When in clannish countries, do as clans do!
Ineffective management is wasting the work of close to four-fifths of mankind. We could all do better by tuning into reality: most people in countries like Brazil and India are not Americans or northern Europeans and should not be managed as such. We all know trust is essential for teamwork and for agile business decision-making. However, generalized trust in contemporary Germany is about three to six times higher than in India or Brazil, respectively. Even southern Europe fares at only about half the German level of trust. Western management calls for objective and impersonal rules under the supervision of skill-based selection of managers. However, where people spend a larger share of their lifetimes growing up in tighter clans, as they do in Brazil and in India, relationships are more deeply personal, objectivity is foreign and trusting non-clan members faces a steeper slope.
Business is always turbulent and nowhere is business happy with ambiguity. However, in the western world, a swifter administration of justice turns business more predictable. On the other hand, in countries like Brazil and India, business operates in a far less predictable environment and people seek to navigate through uncertainty along the webs of personal trust, such as are borne within clans and through negotiations across clans.
Clan-styled management is functional in clannish societies because the trust in outsiders is low. Managing people from clans involves subverting mainstream management teachings, from recruiting to retirement.
For instance, in clannish societies, staffing procedures seek to blend existing trusting networks into the corporation by emphasizing hiring by affinities rather than by skills, this is why hiring by internal referrals reigns in Brazil and in India. Here, hiring from the market based on objective skills assessments also secures staff who will be the most competent money can buy, but their effectiveness at work will take longer to fulfill its promise because they will not be as easily trusted once they join existing work teams.
Hiring by affinities calls for a trade-off on skills, but on the job, training takes care of much of the rest. Building skills at work is quicker than fostering trust where trust, and trust is only granted over long periods of acquaintance. These long periods of acquaintance also turn team members into watchdogs who stamp out disloyal behavior; consequently, alignment and organizational citizenship behavior requires less rules, supervision, and incentives.
In clans, preferred leadership styles are also different. Clans favor more paternalistic styles of leadership and the reward structures, also embedded in careers, are likely to reflect loyalty and seniority more readily than the individual’s certification of skills. This does not necessarily mean the death of meritocracy, but it re-signifies meritocracy in less egalitarian societies where opportunities are less equally apportioned and the effort put into similar achievement may carry greater weight.
Mainstream western management does not show much concern with people when they reach the retiring age. Clans differ on this too. In clans, people are frequently reassigned to less demanding functions as they age. While this may sound a waste to mainstream management, among clan members, this care sends a strong signal calling for greater engagement among the young, who perceive the respect and care with which they will be treated as they age as well.

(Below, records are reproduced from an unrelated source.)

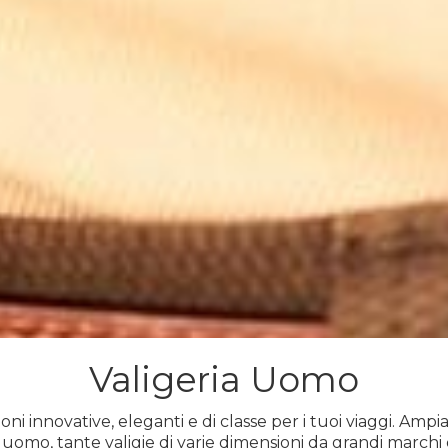
Valigeria Uomo
ni innovative, eleganti e di classe per i tuoi viaggi. Ampi
r uomo, tante valigie di varie dimensioni da grandi marchi 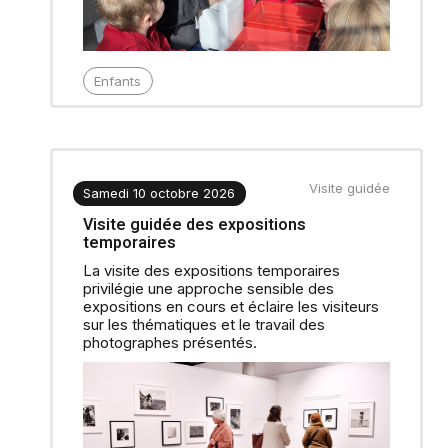
Enfants
Visite guidée
Samedi 10 octobre 2026
Visite guidée des expositions
temporaires
La visite des expositions temporaires
privilégie une approche sensible des
expositions en cours et éclaire les visiteurs
sur les thématiques et le travail des
photographes présentés.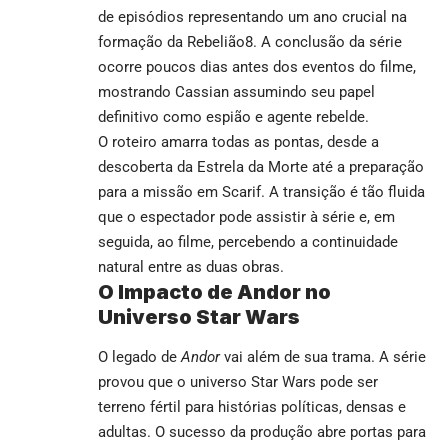
de episódios representando um ano crucial na
formação da Rebelião8. A conclusão da série
ocorre poucos dias antes dos eventos do filme,
mostrando Cassian assumindo seu papel
definitivo como espião e agente rebelde.
O roteiro amarra todas as pontas, desde a
descoberta da Estrela da Morte até a preparação
para a missão em Scarif. A transição é tão fluida
que o espectador pode assistir à série e, em
seguida, ao filme, percebendo a continuidade
natural entre as duas obras.
O Impacto de Andor no
Universo Star Wars
O legado de
Andor
vai além de sua trama. A série
provou que o universo Star Wars pode ser
terreno fértil para histórias políticas, densas e
adultas. O sucesso da produção abre portas para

In countries like Brazil and India, one can find highly effective clannish organizations run by people who have not come close to an MBA certificate like the Brazilian Samba schools and Mumbai dabbawalas. Some of these organizations have even become international, like the Palanpuri diamond traders. I would go as far as saying that in countries like Brazil and India, some of the clannish traits have percolated to the local organizations that are believed to be modern because they fit more snuggly into the American paradigm. In countries like Brazil and India, we would at best have hybrid organizations and that's may be why they are found lacking in proper management when measured to the American managerial yardstick.
Too few of the local organizations in Brazil, India, Africa, Asia, and even in southern Europe, would fit into an American management paradigm, and this is why they fall below the radar and confirm why westerners believe that American management rules.
The problem at hand is that the business schools in close to four-fifths of the world have lazily bought American management as if it were the only way to manage.
In attempting to look like American business schools, they have thrown the baby out with the water, and the business clients they cater to may remain forever less productive than they could be if they practiced clan-styled management.